There’s a machine somewhere in the vicinity of your monitor, and it’s not making the most of what it’s got. If your PC was born with an integrated GPU and upgraded to include one by Nvidia or AMD, that hardware probably isn’t working well together, if at all.

That problem is the target of ‘multiadapter’ tech shipping with DirectX 12 – which aims to squeeze at least an extra few frames out of your games.

The framerate-enhancing tech, shown during Microsoft’s Build 2015 seminar, can create a link between all GPUs available in a PC – like several Transformers combining to become a giant humanoid machine capable of boosting performance in games.

At the seminar, Microsoft showed the trusty Unreal Engine 4 Elemental demo running under two conditions: one PC with a single adapter using the Geforce GTX Titan X, and another running a Titan X alongside an Intel iGPU via multiadapter link.
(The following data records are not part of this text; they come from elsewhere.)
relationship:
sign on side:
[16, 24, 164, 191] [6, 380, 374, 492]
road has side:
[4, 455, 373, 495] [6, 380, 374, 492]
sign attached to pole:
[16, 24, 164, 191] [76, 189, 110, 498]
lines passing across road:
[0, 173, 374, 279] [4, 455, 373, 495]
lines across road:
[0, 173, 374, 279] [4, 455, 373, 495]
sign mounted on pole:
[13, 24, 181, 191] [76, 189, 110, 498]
The second performed better – averaging at 39.7 frames-per-second over the first PC’s 35.9 FPS.

“We recognized that most mixed GPU systems in the world were not making the most out of the hardware they had,” said Microsoft. “So in our quest to maximize performance, we set out to enable separable and contiguous workloads to be executed in parallel on separate GPUs.”

One common area in which games might benefit is post-processing – often used to add extra visual effects. One GPU could pass some of the post-processing work to a second graphics card – leaving it free to start on the next frame and improve your overall framerate.

There ends the information gleaned from wccftech. Sounds fancy, no? And we can expect DirectX 12 games by Christmas.